Storia e realtà sono sempre più complesse di quelle che appaiono a prima vista. Ad esempio, un luogo comune persistente in Italia, e che fornisce di frequente l’occasione per polemiche politiche interne, riguarda la responsabilità ultima della crisi in atto. Mercati selvaggi, destra liberista: ecco il doppio crack facile da servire sul piatto. Ma non si ricorda che la crisi dei mutui sub prime in America, insieme alla deregolamentazione del credito, data 1999, cioè al tempo dell’amministrazione democratica di Bill Clinton, che spingeva affinché gli americani divenissero proprietari di una casa (sogno poi ripreso in grande stile dalla presidenza di George W. Bush). Non fu allora che Fannie Mae e Freddie Mac (agenzie che controllavano il mercato deimutui, poi salvate da Washington) cominciarono il loro rischiosissimo volo?
Sempre gli Stati Uniti d’America, nell’agosto 1989, furono protagonisti di un megasalvataggio pubblico, quello di quasi 800 Casse di risparmio. Però, si fa molta fatica
a rammentarlo. D’altra parte, nel 1987 c’era stato il grande crollo di Wall Street, e anche allora si cominciò a parlare di “fine del capitalismo”. Caso curioso: soltanto qualche giorno prima della caduta rovinosa dei mercati azionari era apparso sugli schermi il film Wall Street, di Oliver Stone (Michael Douglas premio Oscar), che voleva rappresentare l’ascesa e la fine del rampantismo finanziario. Operazione riuscita a metà, visto ciò che è accaduto (nella realtà) in seguito, dallo scandalo Enron al fallimento di Lehman Brothers.
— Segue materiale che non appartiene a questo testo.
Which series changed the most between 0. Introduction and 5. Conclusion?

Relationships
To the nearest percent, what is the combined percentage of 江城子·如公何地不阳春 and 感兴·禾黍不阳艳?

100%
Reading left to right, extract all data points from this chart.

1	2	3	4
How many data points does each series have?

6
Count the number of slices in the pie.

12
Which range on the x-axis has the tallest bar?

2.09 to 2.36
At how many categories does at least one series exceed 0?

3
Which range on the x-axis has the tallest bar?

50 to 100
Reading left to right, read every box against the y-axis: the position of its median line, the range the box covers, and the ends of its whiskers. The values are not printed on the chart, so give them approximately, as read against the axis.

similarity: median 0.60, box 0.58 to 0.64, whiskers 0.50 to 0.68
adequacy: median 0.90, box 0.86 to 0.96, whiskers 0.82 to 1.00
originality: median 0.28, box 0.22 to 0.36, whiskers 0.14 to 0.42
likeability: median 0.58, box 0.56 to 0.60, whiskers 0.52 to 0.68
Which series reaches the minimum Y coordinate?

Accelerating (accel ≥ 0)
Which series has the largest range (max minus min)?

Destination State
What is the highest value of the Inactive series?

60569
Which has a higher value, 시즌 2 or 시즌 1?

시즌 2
I confini tra Stato e mercato sono molto più mobili di quelli pietrificati, più o meno strumentalmente, dalle polemiche politiche, che in Italia sono eternamente dietro l’angolo. Lo stesso vale per il concetto di“interesse nazionale”, variamente declinato da ciascun partito della Penisola a proprio uso e consumo. Forse che nelle patrie del libero mercato (come, ad esempio, negli Stati Uniti) non si tiene alta la guardia? Oppure, di fronte a una gravissima emergenza, si esita a mettere in campo lo Stato per restituire la fiducia e tappare le falle di una macchina creditizia (privata) che ha mostrato problemi clamorosi?
Londra è parte dell’Unione europea, ma non ha aderito all’euro. Eppure questo non ha impedito al piano del premier Gordon Brown di fare da battistrada al “modello” di riscossa europeo. Un premier fino a poco tempo fa schiacciato, mediaticamente, dall’immagine del predecessore Tony Blair, ma che ha trovato i concetti giusti per un momento storico senza precedenti: senso del lavoro, assunzione responsabile dei rischi, «mercati che lavorano nell’interesse pubblico riflettendo i valori che tutti condividiamo».
E andrà pure sottolineato che Paesi come Francia e Italia (con i loro Presidenti dipinti spesso come poco influenti o, peggio, inconcludenti) hanno svolto nella circostanza un ruolo decisivo. In tutta Europa, a partire dalla “capitale” Bruxelles, si è pensato in prima battuta a come non sprofondare in una recessione da brividi. Non “costi quel che costi”, ma di sicuro sapendo che alla fine un costo dovrà essere stato pagato. Del resto, il Patto di stabilità era anche, formalmente, “di crescita”. Ma pochi lo ricordano.